Les thèmes ? A mon sens, non. Et je ne crois pas qu'il soit souhaitable d'écrire autour d'un thème ( la drogue, le divorce, les gangs, les viols, les familles recomposées, la guerre, etc. ), sous peine de transformer son propos en un catalogue systématique des misères humaines, et de devenir très vite pesant et démonstratif.

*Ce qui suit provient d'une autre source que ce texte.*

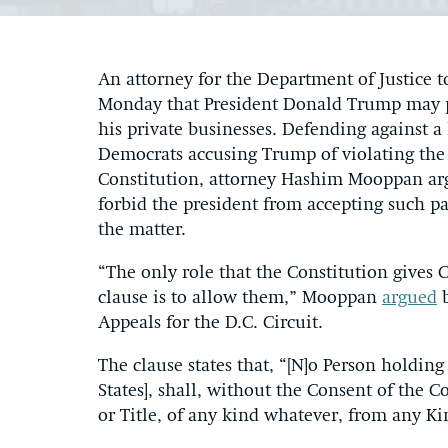
An attorney for the Department of Justice t
Monday that President Donald Trump may p
his private businesses. Defending against a
Democrats accusing Trump of violating th
Constitution, attorney Hashim Mooppan argu
forbid the president from accepting such pa
the matter.
“The only role that the Constitution gives
clause is to allow them,” Mooppan
argued
b
Appeals for the D.C. Circuit.
The clause states that, “[N]o Person holding
States], shall, without the Consent of the 
or Title, of any kind whatever, from any Kin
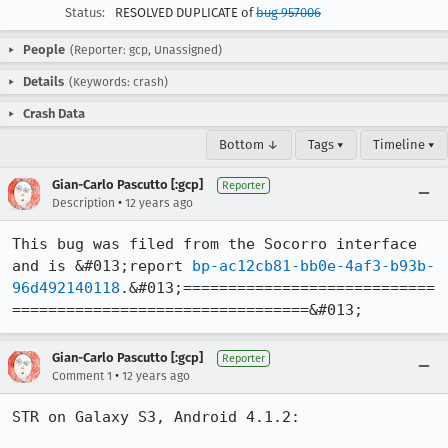
Status:
RESOLVED DUPLICATE of
bug 957006
People
(Reporter: gcp, Unassigned)
Details
(Keywords: crash)
Crash Data
Bottom ↓
Tags ▾
Timeline ▾
Gian-Carlo Pascutto [:gcp]
Reporter
•
Description
12 years ago
This bug was filed from the Socorro interface 
and is &#013;report 
bp-ac12cb81-bb0e-4af3-b93b-
96d492140118
.&#013;============================
=================================&#013;
Gian-Carlo Pascutto [:gcp]
Reporter
•
Comment 1
12 years ago
STR on Galaxy S3, Android 4.1.2:
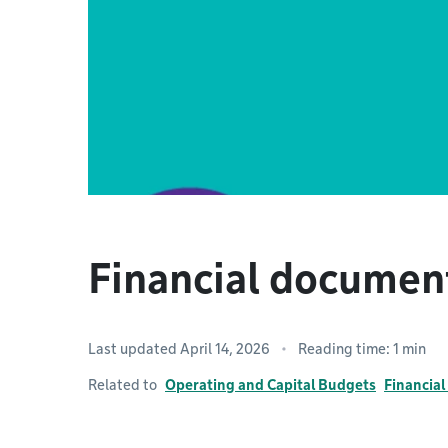
Financial docume
Last updated April 14, 2026
Reading time: 1 min
Related to
Operating and Capital Budgets
Financia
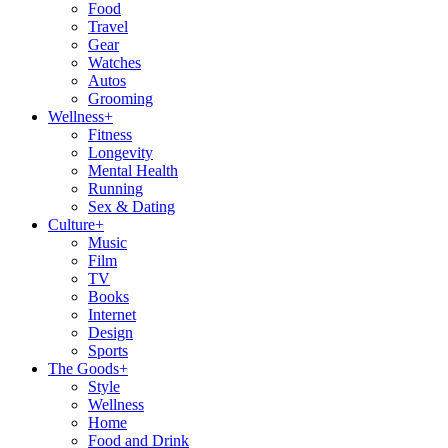
Food
Travel
Gear
Watches
Autos
Grooming
Wellness
+
Fitness
Longevity
Mental Health
Running
Sex & Dating
Culture
+
Music
Film
TV
Books
Internet
Design
Sports
The Goods
+
Style
Wellness
Home
Food and Drink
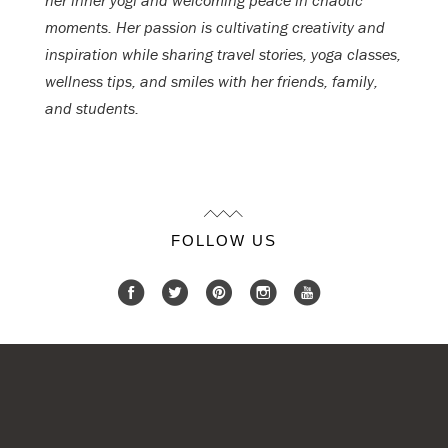
her inner yogi and welcoming peace in chaotic
moments. Her passion is cultivating creativity and
inspiration while sharing travel stories, yoga classes,
wellness tips, and smiles with her friends, family,
and students.
FOLLOW US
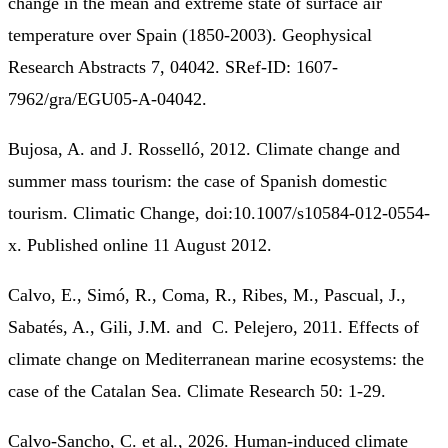
change in the mean and extreme state of surface air
temperature over Spain (1850-2003). Geophysical
Research Abstracts 7, 04042. SRef-ID: 1607-
7962/gra/EGU05-A-04042.
Bujosa, A. and J. Rosselló, 2012. Climate change and
summer mass tourism: the case of Spanish domestic
tourism. Climatic Change, doi:10.1007/s10584-012-0554-
x. Published online 11 August 2012.
Calvo, E., Simó, R., Coma, R., Ribes, M., Pascual, J.,
Sabatés, A., Gili, J.M. and C. Pelejero, 2011. Effects of
climate change on Mediterranean marine ecosystems: the
case of the Catalan Sea. Climate Research 50: 1-29.
Calvo-Sancho, C. et al., 2026. Human-induced climate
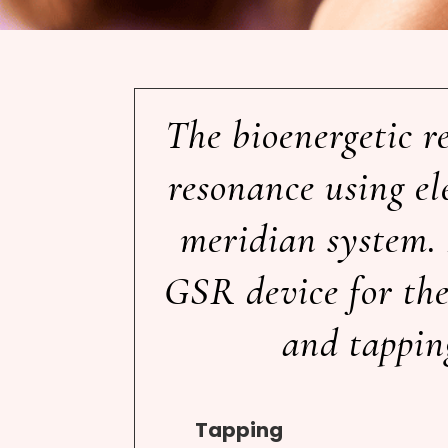
The bioenergetic r
resonance using el
meridian system. 
GSR device for the 
and tapping
Tapping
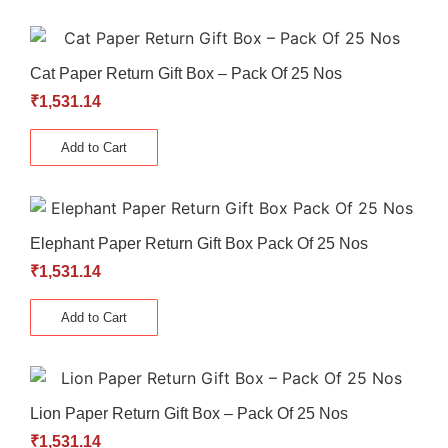
Cat Paper Return Gift Box – Pack Of 25 Nos
₹
1,531.14
Add to Cart
Elephant Paper Return Gift Box Pack Of 25 Nos
₹
1,531.14
Add to Cart
Lion Paper Return Gift Box – Pack Of 25 Nos
₹
1,531.14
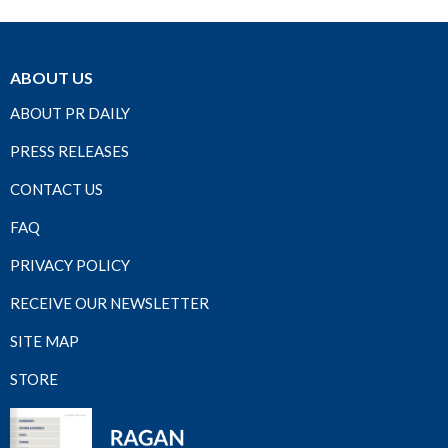
ABOUT US
ABOUT PR DAILY
PRESS RELEASES
CONTACT US
FAQ
PRIVACY POLICY
RECEIVE OUR NEWSLETTER
SITE MAP
STORE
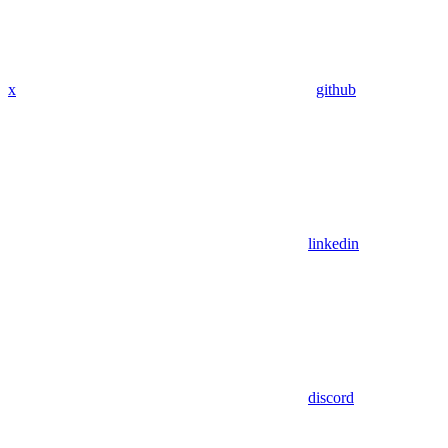
x
github
linkedin
discord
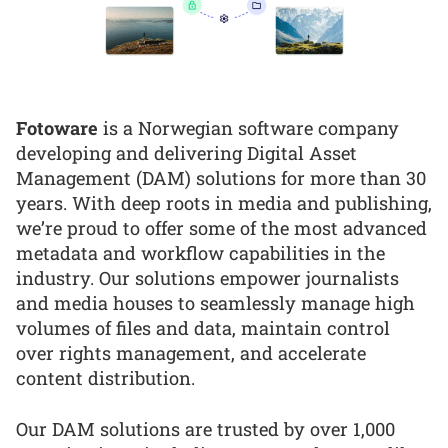
Fotoware
is a Norwegian software company
developing and delivering Digital Asset
Management (DAM) solutions for more than 30
years. With deep roots in media and publishing,
we’re proud to offer some of the most advanced
metadata and workflow capabilities in the
industry. Our solutions empower journalists
and media houses to seamlessly manage high
volumes of files and data, maintain control
over rights management, and accelerate
content distribution.
Our DAM solutions are trusted by over 1,000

Le vocabulaire ? C'est un point délicat et intéressant. Jusqu'à quel point doit on s'inspirer de la langue orale de nos lecteurs ? Trop peu, et ils risquent de ne pas se reconnaître dans les personnages. Mais si on donne à l'excès dans l'idiomatisme du moment, on court le risque de faire faux jeune, ou de se démoder à toute allure. Il faut donc arriver à recomposer une langue qui paraisse jeune, mais qui au bout de compte aura aussi peu de ressemblance avec le langage des cours de récréation que les dialogues de Giono avec le vrai parler des paysans provençaux.
L'écriture ? Oui, pour moi, il y a certaines contraintes de style qu'il faut impérativement respecter dans la littérature jeunesse
Tout d'abord, la rapidité. Pas question de laisser l'intrigue démarrer tranquillement, pas question de donner dans le « calme apparent sous lequel couve un orage qui n'éclatera qu'au chapitre 23 ». Je crois qu'il faut d'emblée entrer dans le sujet.
Autres contraintes : une relative simplicité d'intrigue, et pas trop de changement de narrateurs : nos jeunes lecteurs qui se repèrent aisément dans une intrigue de film totalement alambiquée sont complètement perdus lorsqu'on leur propose, par écrit, la même histoire trop tarabiscotée. Enfin, je crois qu'il est possible de tout aborder ( tous les fameux thèmes tels que mort, drogue suicide, sexualité etc... voir plus haut ) à condition de le faire avec tact, sans s'appesantir.
Je ne crois pas que mes romans pour adultes ( l'un est disponible aux Editions du Pilon ) soient écrits dans un style fondamentalement différent de celui de mes romans jeunesse. La différence principale, et c'est là pour moi que se situe la ligne de partage entre littérature adulte et littérature jeunesse, est que j'ai eu à coeur de faire en sorte que mes romans jeunesse se terminent bien. Sans donner dans la happy end genre meringue et chantilly, je crois qu'il est nécessaire, à l'âge de l'incertitude et de l'angoisse, de donner l'idée à des lecteurs adolescents que malgré les difficultés, la vie va de l'avant.